Quatre ans plus tard, le (fragile) consensus interne des «décideurs» militaires et, partant, du sérail tout entier a volé en éclats. Dynamité par la volonté de Bouteflika de s'emparer de tous les leviers de commande, y compris en exerçant un chantage sur l'impunité qui obsède les généraux. Ces derniers, confrontés à un autocrate imprévisible, craignent en effet que, réélu, il brandisse encore cette arme pour les contraindre à la retraite ou pour limiter drastiquement leurs prérogatives.

Les «décideurs» militaires ont donc tout fait pour le dissuader de se représenter. En vain. Lentement mais sûrement, Bouteflika a placé ses hommes aux postes clés et il contrôle une institution décisive pour l'organisation et le dépouillement d'un scrutin : le ministère de l'Intérieur, grâce à Yazid Zerhouni, actuel détenteur de ce portefeuille, mais surtout un homme de réseaux pour avoir été, des années durant, le «numéro deux» de la toute puissante Sécurité militaire, la police politique du régime.

Régionalisme. «Après les démissions forcées de Chadli Bendjedid et Liamine Zeroual et l'assassinat de Boudiaf, les généraux ne peuvent se permettre un nouveau coup de force contre un Président, commente un homme d'affaires algérois. Cela a fini de renforcer le chef de l'Etat.» D'autant que jusqu'ici seul le très influent chef d'état-major Mohammed Lamari s'est ouvertement opposé à Bouteflika, tandis que le non moins influent «patron» des services secrets, le général Médiène, se contente d'envoyer des messages à des personnalités pour les inciter à se présenter... «Deux candidats à l'Ouest, deux à l'Est, un au Sud, on tente de fragmenter son électorat en jouant sur le régionalisme», remarque un économiste.

Les généraux semblent en fait avoir plusieurs scénarios pour tenter d'empêcher Bouteflika de se succéder à lui-même. Sans trop d'illusions toutefois. Le retrait successif de deux de ses adversaires, l'ancien Premier ministre Mouloud Hamrouche et l'ex-général Rachid Benyelles, montre qu'ils sont de plus en plus nombreux à se lasser de jouer les figurants.

Pour les généraux, il s'agit donc avant tout de l'empêcher d'être élu au premier tour. Et de lui en imposer un second dont le mot d'ordre serait : «Tous contre Boutef». Mais la manoeuvre n'est pas garantie. Nombreux sont ceux qui pensent que Bouteflika a les moyens d'être réélu. «On va assister à un équilibre de la terreur entre ministère de l'Intérieur et armée, qui disposeront tous deux des vrais résultats», remarque un connaisseur du système.

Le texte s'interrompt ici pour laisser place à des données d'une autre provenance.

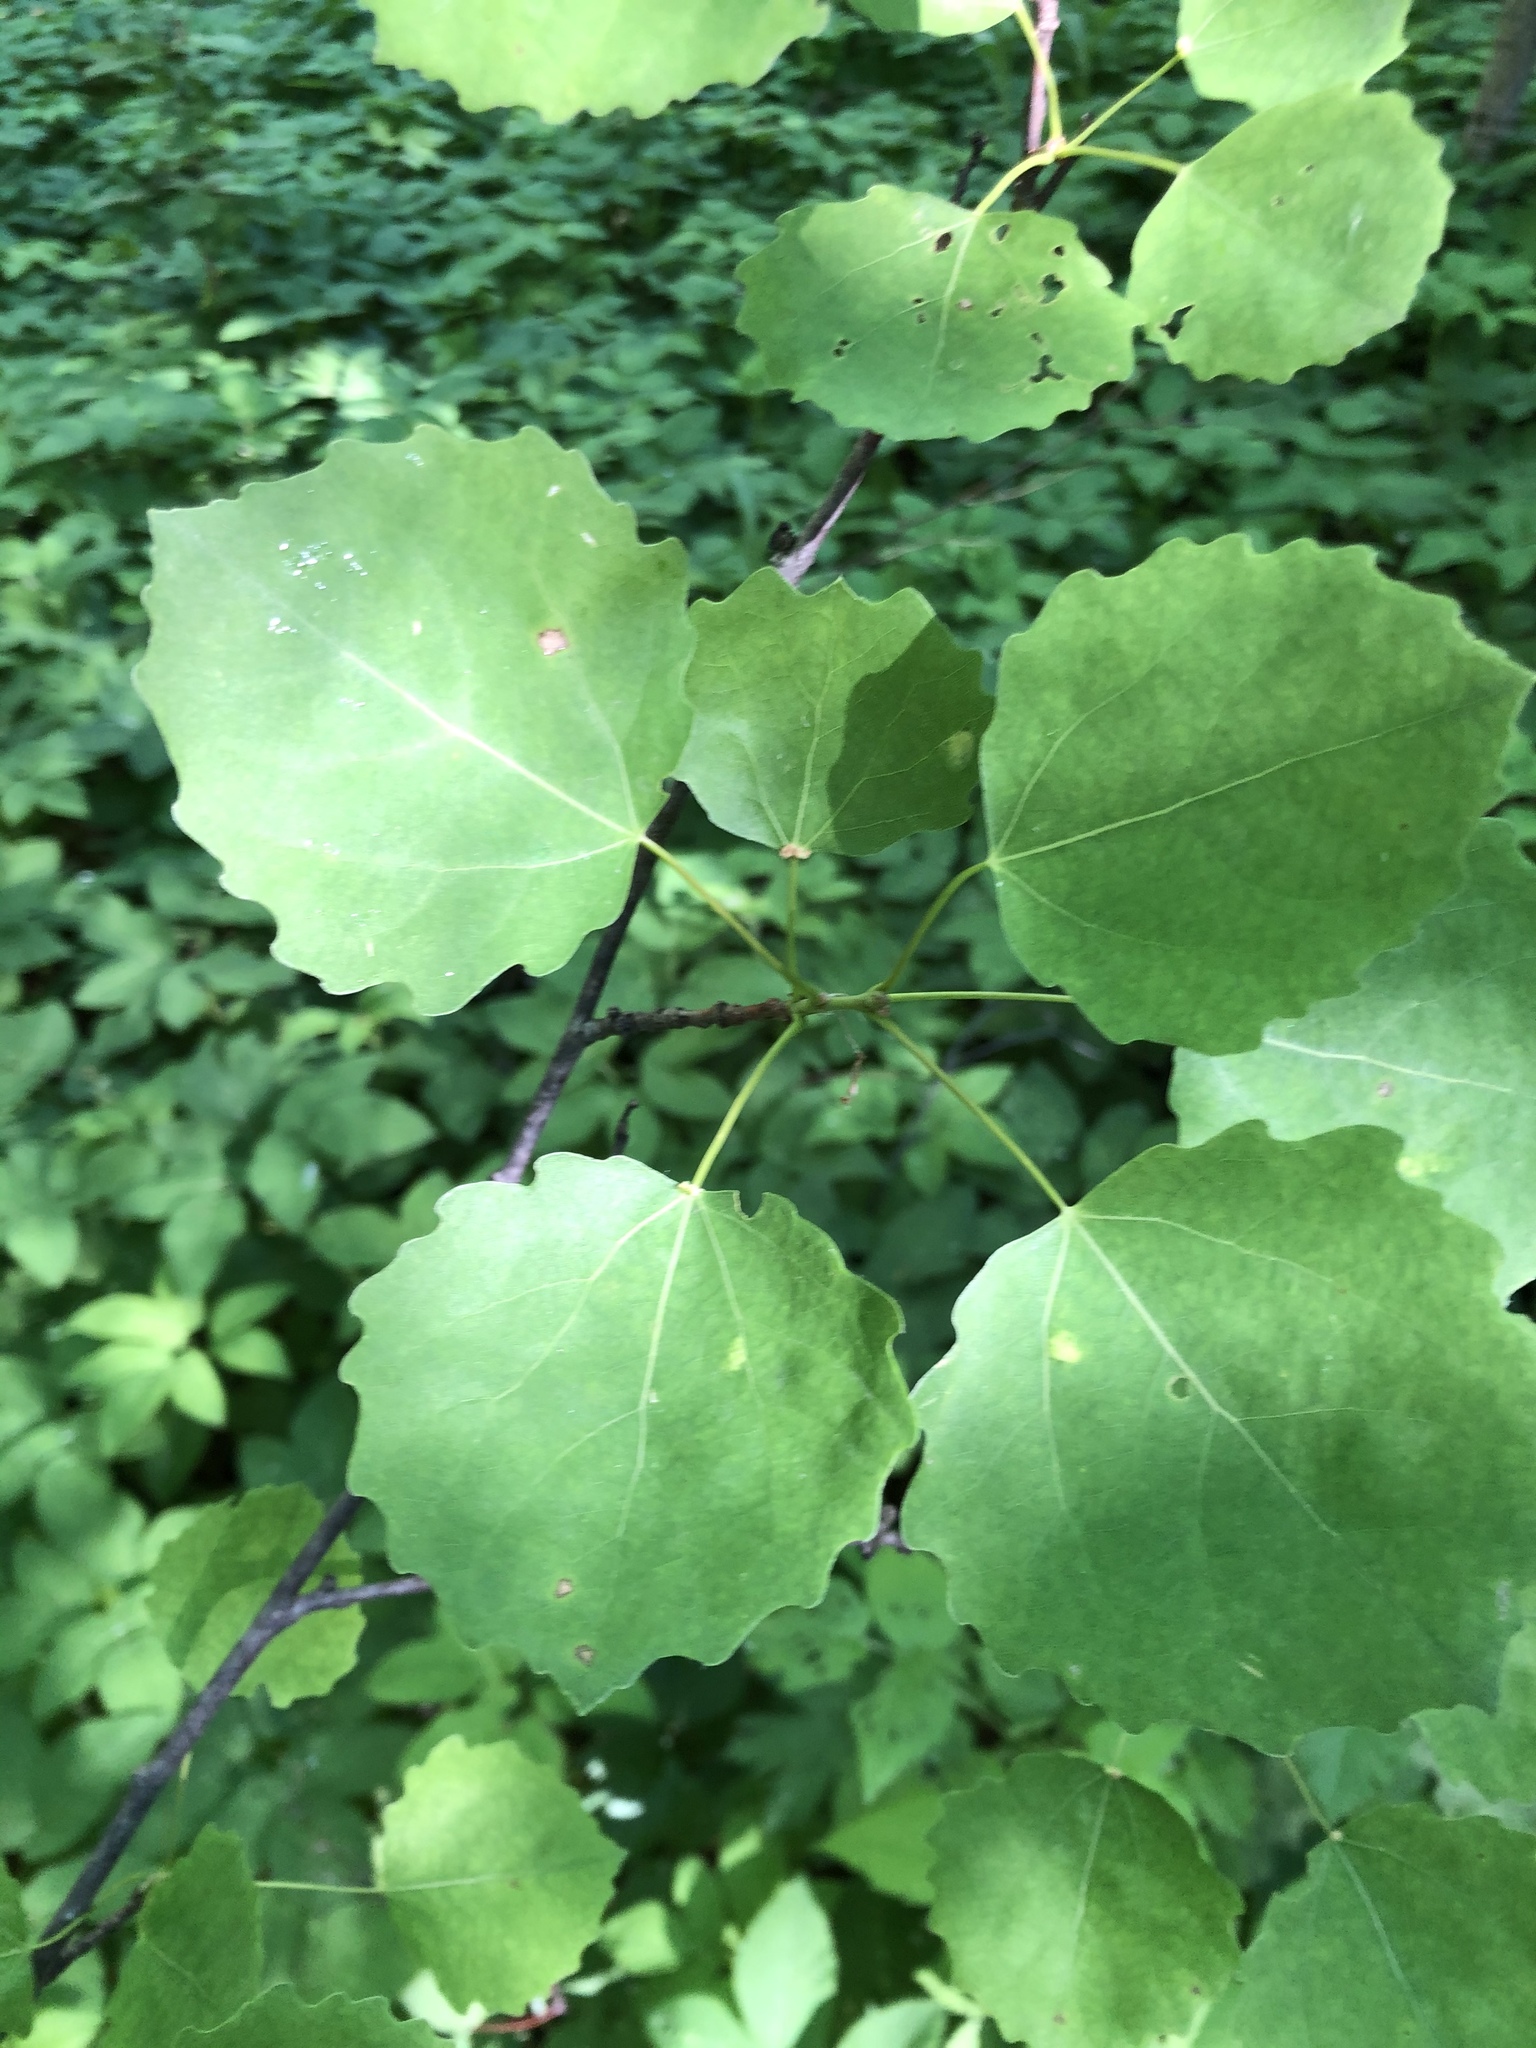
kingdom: Plantae
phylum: Tracheophyta
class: Magnoliopsida
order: Malpighiales
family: Salicaceae
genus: Populus
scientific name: Populus tremula
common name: European aspen
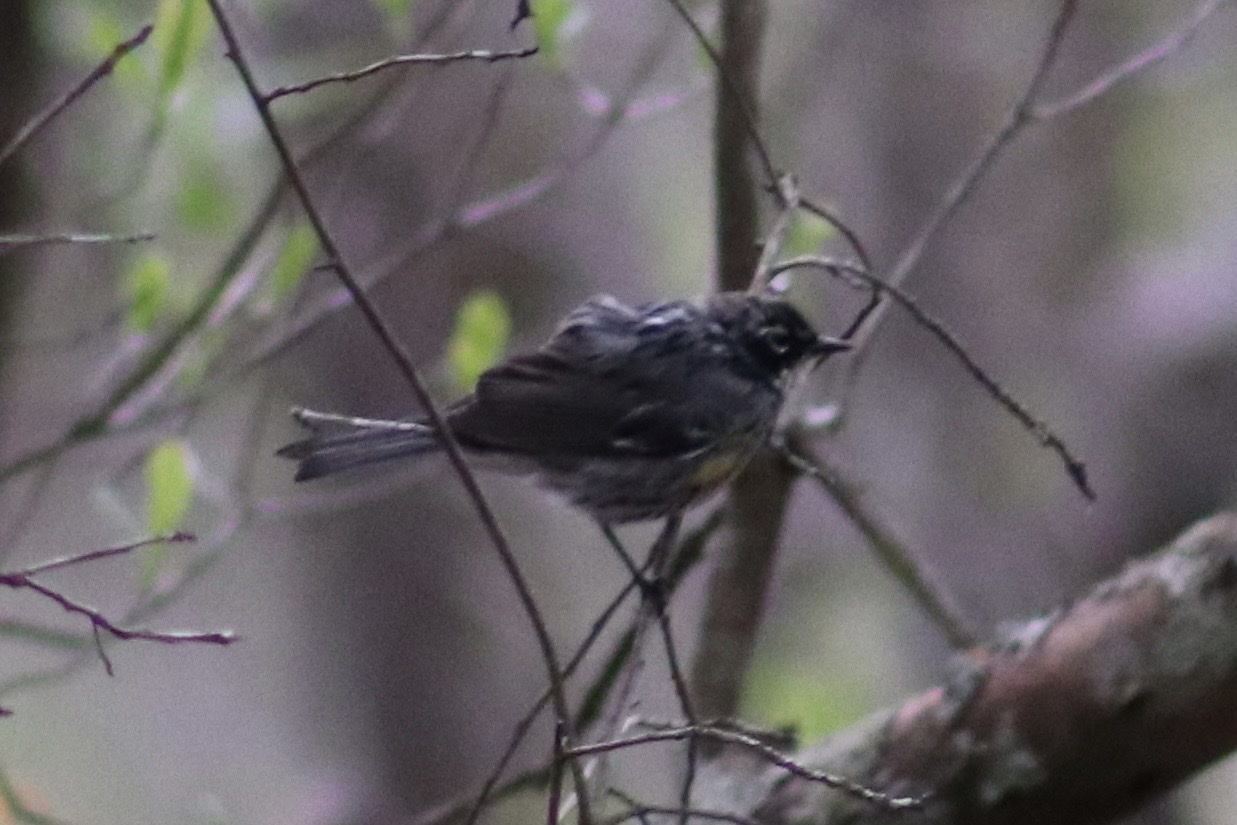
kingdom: Animalia
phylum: Chordata
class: Aves
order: Passeriformes
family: Parulidae
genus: Setophaga
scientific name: Setophaga coronata
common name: Myrtle warbler
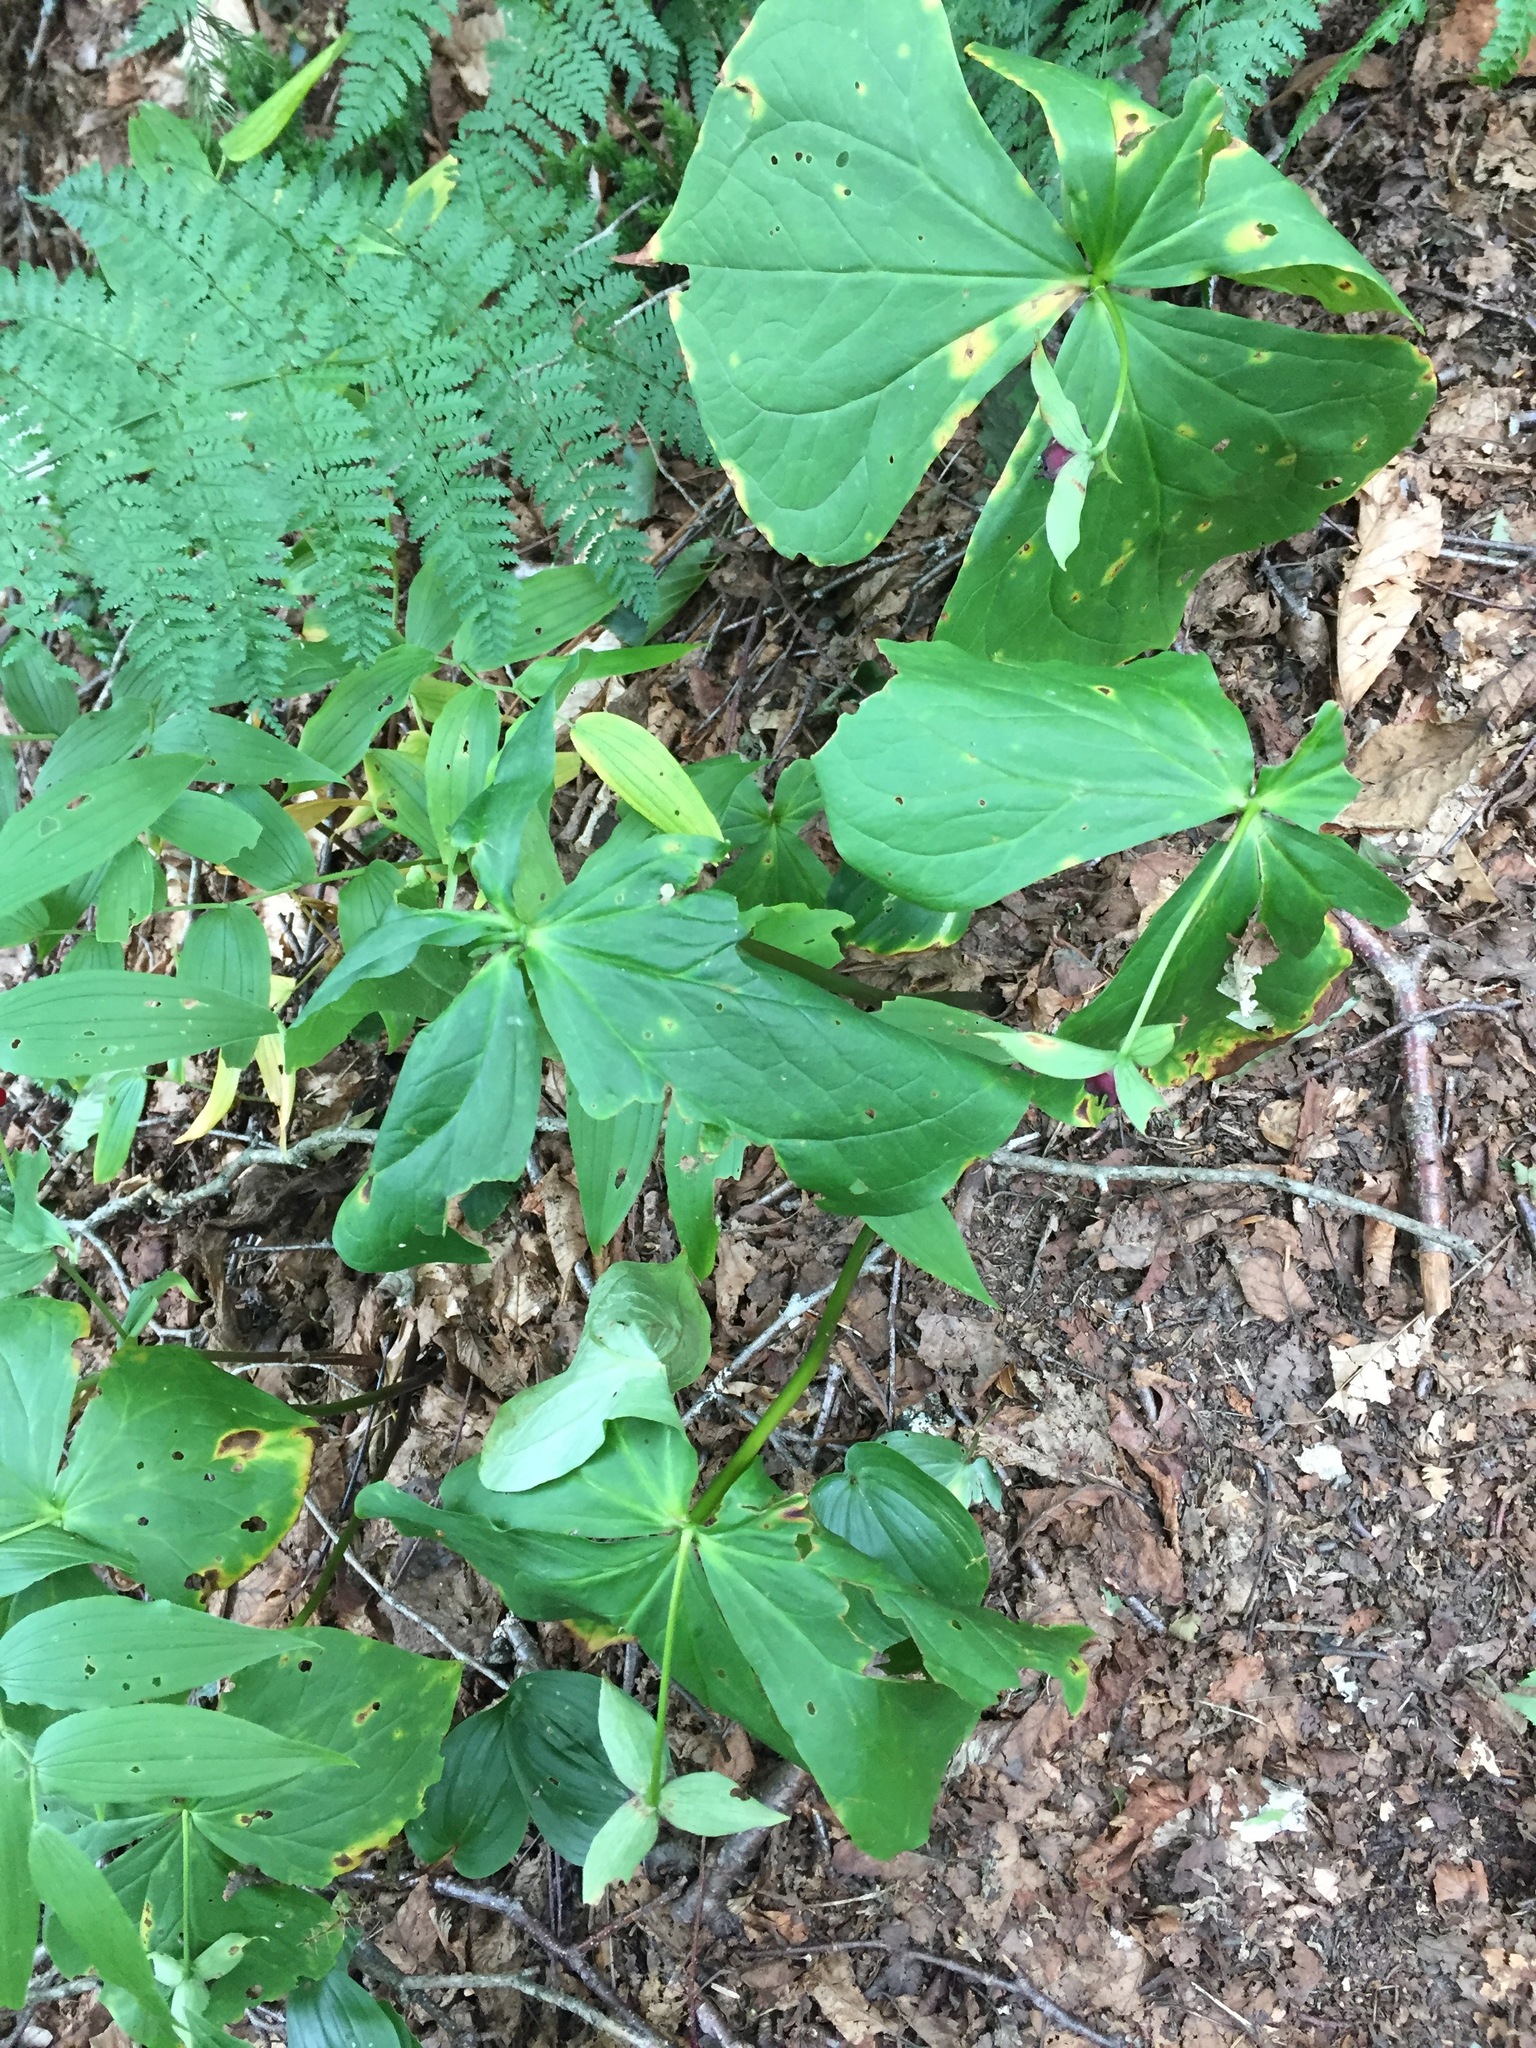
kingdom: Plantae
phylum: Tracheophyta
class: Liliopsida
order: Liliales
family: Melanthiaceae
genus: Trillium
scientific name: Trillium erectum
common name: Purple trillium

En cas de victoire proclamée de Bouteflika, tout se jouerait au lendemain du scrutin, dans ce pays où les affrontements entre clans se règlent souvent dans la rue. La situation explosive en Kabylie peut évidemment donner lieu à toutes les manipulations susceptibles de bouleverser le scrutin. A moins que les généraux ne laissent ­ poussent ? ­ Bouteflika tricher avec tant d'impudence que les Algériens descendent dans la rue au lendemain de sa réélection. C'est le scénario préféré des partisans de son adversaire, Ali Benflis. Quant aux Algériens, leur point de vue est clair : officiellement, moins de 40 % de participation, à peine 30%, officieusement.